April 30, 2009
Third engineering dean candidate to visit campus
CARBONDALE -- The third candidate for dean of the College of Engineering at Southern Illinois University Carbondale will visit the campus next month.
Darrell Pepper will arrive the evening of May 10 and will spend Monday and Tuesday on campus. Pepper is professor and director of the Nevada Center for Advanced Computational Methods in the Department of Mechanical Engineering at the University of Nevada Las Vegas.
Along with meeting SIUC Chancellor Samuel Goldman, vice chancellors, Interim Provost Don Rice, department chairs and directors, Pepper also is scheduled to meet with faculty, staff and students during his visit. Pepper will meet with faculty, staff and students at 3:30 p.m. Monday, May 11, in Engineering A 131. The meeting is scheduled to last one hour.
Pepper, along with Alexander Cheng, professor and chair of the Department of Civil Engineering at the University of Mississippi, and William Worek, head of the Department of Mechanical Engineering and director of the Energy Resources Center at the University of Illinois at Chicago, are vying for the position. Cheng and Worek visited campus during the week of April 27.
Pepper earned his Bachelor of Science degree in mechanical engineering in 1968 at the University of Missouri-Rolla. He earned his Master of Science in aerospace engineering in 1970 and his doctorate in mechanical engineering in 1973 there as well.
After working as a post-doctoral teaching fellow at that university, Pepper became an instructor and lecturer in 1976 in the Engineering Department at the University of South Carolina. He became an adjunct professor in 1982 at the School of Mechanical Engineering at the Georgia Institute of Technology and a non-tenured professor of mechanical engineering in 1988 at California State University-Northridge.
Pepper served as associate director of CMEST at the University of Nevada Las Vegas from 1993 to 1996, also working as a visiting professor at the Idaho National Engineering Laboratory near Idaho Falls, ID, during that time. In 1996, he was a visiting professor at Lawrence Livermore National Laboratory in the Division of Atmospheric Sciences before becoming director of engineering at the High-Pressure Science and Engineering Center at the UNLV in 1998. In 1996 he founded and is presently director of the Nevada Center for Advanced Computational Methods there.
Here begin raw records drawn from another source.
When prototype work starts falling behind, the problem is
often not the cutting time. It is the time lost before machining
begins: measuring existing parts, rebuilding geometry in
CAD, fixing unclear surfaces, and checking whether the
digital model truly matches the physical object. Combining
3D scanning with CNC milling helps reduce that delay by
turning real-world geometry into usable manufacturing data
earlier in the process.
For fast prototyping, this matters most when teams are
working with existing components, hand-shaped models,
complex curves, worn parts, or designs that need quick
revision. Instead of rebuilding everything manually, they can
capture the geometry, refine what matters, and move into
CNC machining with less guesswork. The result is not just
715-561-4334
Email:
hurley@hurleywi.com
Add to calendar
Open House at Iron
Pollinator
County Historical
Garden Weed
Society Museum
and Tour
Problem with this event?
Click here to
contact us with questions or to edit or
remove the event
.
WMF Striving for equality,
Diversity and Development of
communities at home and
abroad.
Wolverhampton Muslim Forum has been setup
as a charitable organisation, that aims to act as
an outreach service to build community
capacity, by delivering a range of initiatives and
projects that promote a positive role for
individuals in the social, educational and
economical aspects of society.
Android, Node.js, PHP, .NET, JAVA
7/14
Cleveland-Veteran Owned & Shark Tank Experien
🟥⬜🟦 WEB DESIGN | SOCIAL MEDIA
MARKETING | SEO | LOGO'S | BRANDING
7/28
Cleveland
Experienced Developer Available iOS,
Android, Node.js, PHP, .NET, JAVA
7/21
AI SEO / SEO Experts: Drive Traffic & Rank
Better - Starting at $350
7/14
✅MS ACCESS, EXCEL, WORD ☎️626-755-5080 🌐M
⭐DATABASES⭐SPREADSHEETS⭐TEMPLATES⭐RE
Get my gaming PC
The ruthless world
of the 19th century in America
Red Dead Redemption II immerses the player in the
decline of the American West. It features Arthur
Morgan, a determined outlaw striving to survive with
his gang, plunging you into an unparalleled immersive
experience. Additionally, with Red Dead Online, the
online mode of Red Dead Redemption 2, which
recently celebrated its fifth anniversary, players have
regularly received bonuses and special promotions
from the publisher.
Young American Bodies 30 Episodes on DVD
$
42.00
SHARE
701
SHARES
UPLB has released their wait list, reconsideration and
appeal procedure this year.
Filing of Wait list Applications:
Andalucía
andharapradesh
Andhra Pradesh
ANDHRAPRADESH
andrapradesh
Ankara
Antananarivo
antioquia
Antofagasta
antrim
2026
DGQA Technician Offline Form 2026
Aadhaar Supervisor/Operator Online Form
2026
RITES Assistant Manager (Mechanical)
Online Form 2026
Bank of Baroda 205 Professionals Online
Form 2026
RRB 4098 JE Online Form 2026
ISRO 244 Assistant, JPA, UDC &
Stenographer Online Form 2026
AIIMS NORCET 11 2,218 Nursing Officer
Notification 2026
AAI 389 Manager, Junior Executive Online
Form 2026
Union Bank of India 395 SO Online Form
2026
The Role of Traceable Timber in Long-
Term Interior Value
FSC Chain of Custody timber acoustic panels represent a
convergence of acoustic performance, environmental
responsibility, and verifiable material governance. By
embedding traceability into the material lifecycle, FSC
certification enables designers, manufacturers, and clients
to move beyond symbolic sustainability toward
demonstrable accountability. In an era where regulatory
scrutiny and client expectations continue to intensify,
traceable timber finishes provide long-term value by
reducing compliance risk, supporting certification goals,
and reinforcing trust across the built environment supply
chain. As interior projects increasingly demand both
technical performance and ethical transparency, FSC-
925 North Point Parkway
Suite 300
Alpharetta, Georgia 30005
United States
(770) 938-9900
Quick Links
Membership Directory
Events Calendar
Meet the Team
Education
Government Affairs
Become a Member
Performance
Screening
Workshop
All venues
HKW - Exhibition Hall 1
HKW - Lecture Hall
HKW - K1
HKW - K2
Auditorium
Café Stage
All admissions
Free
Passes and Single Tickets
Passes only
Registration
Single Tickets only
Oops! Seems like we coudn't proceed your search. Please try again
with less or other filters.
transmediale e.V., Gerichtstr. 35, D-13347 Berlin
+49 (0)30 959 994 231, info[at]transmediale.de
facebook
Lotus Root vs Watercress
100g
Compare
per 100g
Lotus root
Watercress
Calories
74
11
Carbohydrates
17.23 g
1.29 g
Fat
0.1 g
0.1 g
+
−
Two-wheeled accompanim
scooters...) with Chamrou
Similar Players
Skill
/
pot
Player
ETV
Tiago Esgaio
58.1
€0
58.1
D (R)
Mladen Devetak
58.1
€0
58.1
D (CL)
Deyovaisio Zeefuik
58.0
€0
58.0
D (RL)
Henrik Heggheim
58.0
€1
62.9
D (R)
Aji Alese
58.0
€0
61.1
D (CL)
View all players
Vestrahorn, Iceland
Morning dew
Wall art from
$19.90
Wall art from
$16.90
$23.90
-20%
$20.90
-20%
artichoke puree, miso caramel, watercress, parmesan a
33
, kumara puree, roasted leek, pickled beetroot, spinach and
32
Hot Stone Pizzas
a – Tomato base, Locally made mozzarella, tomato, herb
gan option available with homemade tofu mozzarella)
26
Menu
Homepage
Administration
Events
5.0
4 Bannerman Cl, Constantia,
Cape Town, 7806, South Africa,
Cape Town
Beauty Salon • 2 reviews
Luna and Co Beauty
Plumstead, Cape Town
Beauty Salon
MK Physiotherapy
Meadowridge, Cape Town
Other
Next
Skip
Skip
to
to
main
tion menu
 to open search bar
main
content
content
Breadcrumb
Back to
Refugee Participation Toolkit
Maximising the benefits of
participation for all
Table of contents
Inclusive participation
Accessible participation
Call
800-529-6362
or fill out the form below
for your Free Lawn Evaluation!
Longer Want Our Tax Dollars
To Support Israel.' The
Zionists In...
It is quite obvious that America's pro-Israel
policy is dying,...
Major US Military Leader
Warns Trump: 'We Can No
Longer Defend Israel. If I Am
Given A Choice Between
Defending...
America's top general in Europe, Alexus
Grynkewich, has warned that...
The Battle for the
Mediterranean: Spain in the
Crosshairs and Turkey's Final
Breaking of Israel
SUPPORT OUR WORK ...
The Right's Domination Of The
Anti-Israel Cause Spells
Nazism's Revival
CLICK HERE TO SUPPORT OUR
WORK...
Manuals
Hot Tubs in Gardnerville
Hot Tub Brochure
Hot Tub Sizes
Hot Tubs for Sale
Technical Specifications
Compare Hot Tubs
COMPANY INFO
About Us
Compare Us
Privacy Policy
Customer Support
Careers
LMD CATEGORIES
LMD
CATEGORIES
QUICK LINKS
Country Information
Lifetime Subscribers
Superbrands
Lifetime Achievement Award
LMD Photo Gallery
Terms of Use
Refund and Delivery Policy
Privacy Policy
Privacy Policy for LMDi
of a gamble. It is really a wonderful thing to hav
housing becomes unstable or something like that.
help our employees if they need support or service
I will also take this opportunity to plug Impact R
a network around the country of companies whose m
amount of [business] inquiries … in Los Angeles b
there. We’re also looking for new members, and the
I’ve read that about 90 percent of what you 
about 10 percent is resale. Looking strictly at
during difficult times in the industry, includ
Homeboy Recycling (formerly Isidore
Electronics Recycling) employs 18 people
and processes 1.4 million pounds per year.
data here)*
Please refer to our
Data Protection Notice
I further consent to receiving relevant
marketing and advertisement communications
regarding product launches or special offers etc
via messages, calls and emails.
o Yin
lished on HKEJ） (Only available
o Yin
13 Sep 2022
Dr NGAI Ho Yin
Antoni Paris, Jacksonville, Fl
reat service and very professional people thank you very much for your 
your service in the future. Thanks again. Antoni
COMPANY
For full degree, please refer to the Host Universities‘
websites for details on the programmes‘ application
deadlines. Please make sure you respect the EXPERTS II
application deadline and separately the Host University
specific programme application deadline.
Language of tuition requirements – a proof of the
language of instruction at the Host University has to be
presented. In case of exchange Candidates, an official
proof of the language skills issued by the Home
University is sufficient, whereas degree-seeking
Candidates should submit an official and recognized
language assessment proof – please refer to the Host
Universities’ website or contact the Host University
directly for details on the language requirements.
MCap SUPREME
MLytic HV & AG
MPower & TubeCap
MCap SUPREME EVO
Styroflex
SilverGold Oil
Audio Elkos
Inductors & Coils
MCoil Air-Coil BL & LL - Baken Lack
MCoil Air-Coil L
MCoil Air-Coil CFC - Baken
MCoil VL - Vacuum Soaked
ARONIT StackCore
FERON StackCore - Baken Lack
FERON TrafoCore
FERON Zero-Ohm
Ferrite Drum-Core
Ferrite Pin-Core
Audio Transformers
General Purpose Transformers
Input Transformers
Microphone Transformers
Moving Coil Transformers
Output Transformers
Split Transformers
Pepper served as professor and chair of mechanical engineering at UNLV from 1996 to 2002. He served almost 18 months as interim dean of the College of Engineering there before achieving his current position. He also served in a variety of positions in private industry from 1974 to the present day.
Pepper is a member of the Arthur C. Clarke Foundation board of directors. He also serves on the board of Falcon Nano and chair of the board of advisors at PureSense Inc. and has served on many other boards and committees. His awards include “American Men and Women of Science” 21st edition in 2002, the Tau Beta Pi Distinguished Researcher award in 1999 and the Barrick Distinguished Scholar Award at UNLV in 1996, among many others.
Pepper, Cheng and Worek are vying to replace William Osborne, who retired in January 2008. Ramanarayanan Viswanathan, professor of electrical and computer engineering, is serving as interim engineering dean.